The cabinet approved the IBC Amendment Bill 2018 that will replace the ordinance the government had promulgated earlier. The measure seeks to prevent litigation that can derail the resolution process at a later stage, said a top government official and two bank executives.
It recognises homebuyers as financial creditors in the matter of bankruptcy proceedings against real estate developers, ensuring some measure of compensation for them.
“We are strengthening the system, leaving little room for disgruntled promoters to stall the process on any pretext,” said the official, adding that seeking CCI’s nod will also reduce monopoly risk. “If they feel that there are two parties and selecting highest bidder may lead to competition issues, they can also send details of the second highest bidder (to CCI) to avoid any delays,” he added.
In the most successful resolution through IBC so far, Tata Steel sought CCI approval after being declared the successful bidder for Bhushan Steel.
A senior CCI official said the regulator will have to decide on such matters within a fixed time frame. “We don’t see that this is going to cause any delay,” he said. “Also, the banks would feel secure that they do not have to go back to the drawing board again.”
In most IBC cases, besides approval of the National Company Law Tribunal (NCLT), that of CCI is the only other condition for implementation of the resolution plan, said Anshul Jain, partner with law firm Luthra & Luthra Law Offices. “So, if this is covered under the revised amendment bill, then it will help NCLT also to approve only those plans which are already reviewed and approved by CCI,” he added.
The cabinet has also approved, under the proposed amendments, relief for micro, small and medium enterprises (MSMEs). The promoter of a bankrupt MSME undergoing resolution can bid for his enterprise, provided the person is not a wilful defaulter and isn’t liable to be disqualified for other reasons.
This has been done because promoters are usually the only ones interested in such assets, offering the prospect of revival and jobs being saved.
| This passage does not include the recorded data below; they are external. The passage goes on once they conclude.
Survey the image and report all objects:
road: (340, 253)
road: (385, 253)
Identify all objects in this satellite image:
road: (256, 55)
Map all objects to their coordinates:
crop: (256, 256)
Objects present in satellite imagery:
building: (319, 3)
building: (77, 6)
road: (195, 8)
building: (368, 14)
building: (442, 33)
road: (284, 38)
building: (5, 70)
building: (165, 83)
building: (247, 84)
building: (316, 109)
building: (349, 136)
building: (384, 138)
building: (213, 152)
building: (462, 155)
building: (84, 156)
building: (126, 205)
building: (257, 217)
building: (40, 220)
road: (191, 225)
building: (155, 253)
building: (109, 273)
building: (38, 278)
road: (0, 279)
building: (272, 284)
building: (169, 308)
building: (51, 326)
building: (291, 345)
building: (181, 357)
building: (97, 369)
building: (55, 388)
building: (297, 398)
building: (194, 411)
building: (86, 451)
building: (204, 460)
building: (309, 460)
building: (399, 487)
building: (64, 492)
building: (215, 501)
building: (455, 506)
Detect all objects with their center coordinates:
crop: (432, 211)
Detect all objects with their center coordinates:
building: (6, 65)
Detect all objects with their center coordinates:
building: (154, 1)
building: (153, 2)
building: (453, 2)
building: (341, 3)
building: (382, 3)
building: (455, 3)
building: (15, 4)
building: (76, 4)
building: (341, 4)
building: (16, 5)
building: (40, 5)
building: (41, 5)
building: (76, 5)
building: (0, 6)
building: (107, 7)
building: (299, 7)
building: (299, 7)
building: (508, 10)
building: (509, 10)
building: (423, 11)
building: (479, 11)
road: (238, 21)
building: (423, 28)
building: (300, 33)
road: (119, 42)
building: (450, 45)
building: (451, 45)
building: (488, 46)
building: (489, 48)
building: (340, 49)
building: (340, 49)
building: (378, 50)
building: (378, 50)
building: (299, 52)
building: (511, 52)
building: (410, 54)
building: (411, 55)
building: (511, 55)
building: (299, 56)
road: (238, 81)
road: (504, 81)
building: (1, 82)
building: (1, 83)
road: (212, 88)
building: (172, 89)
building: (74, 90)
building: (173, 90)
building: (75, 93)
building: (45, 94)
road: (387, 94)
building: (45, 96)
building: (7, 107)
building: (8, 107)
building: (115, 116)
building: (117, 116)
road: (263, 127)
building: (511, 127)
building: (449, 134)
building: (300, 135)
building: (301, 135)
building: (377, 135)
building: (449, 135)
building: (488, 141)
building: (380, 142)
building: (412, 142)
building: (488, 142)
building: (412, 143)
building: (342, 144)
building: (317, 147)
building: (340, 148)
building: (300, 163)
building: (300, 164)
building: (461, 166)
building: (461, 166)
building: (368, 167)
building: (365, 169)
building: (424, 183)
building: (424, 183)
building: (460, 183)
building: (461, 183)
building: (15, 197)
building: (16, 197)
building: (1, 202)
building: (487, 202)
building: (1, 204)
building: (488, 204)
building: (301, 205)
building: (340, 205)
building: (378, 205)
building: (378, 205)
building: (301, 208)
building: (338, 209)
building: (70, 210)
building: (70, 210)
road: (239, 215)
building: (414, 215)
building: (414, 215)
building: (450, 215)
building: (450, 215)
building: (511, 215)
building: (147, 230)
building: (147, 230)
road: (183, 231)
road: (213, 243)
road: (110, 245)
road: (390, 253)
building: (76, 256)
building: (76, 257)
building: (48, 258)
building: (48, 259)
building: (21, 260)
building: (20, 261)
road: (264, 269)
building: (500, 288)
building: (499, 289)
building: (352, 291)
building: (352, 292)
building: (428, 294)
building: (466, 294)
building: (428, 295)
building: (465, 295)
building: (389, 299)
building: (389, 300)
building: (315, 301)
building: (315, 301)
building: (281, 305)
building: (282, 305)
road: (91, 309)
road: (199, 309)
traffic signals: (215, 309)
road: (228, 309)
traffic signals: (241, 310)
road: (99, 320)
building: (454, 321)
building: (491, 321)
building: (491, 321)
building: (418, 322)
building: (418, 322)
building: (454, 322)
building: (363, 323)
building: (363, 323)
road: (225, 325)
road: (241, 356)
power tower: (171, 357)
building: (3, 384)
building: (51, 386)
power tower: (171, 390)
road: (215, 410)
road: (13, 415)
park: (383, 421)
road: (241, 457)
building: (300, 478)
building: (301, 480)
Without a resolution plan, assets have to be liquidated.
The proposed amendments are expected to balance the interests of various stakeholders, especially those of home buyers and MSMEs. The idea is to promote resolution over liquidation of corporate debtors and lowering the voting threshold of committee of creditors--from 75% to 66% for important decisions and from 75% to 51% for routine decisions--will help in this regard.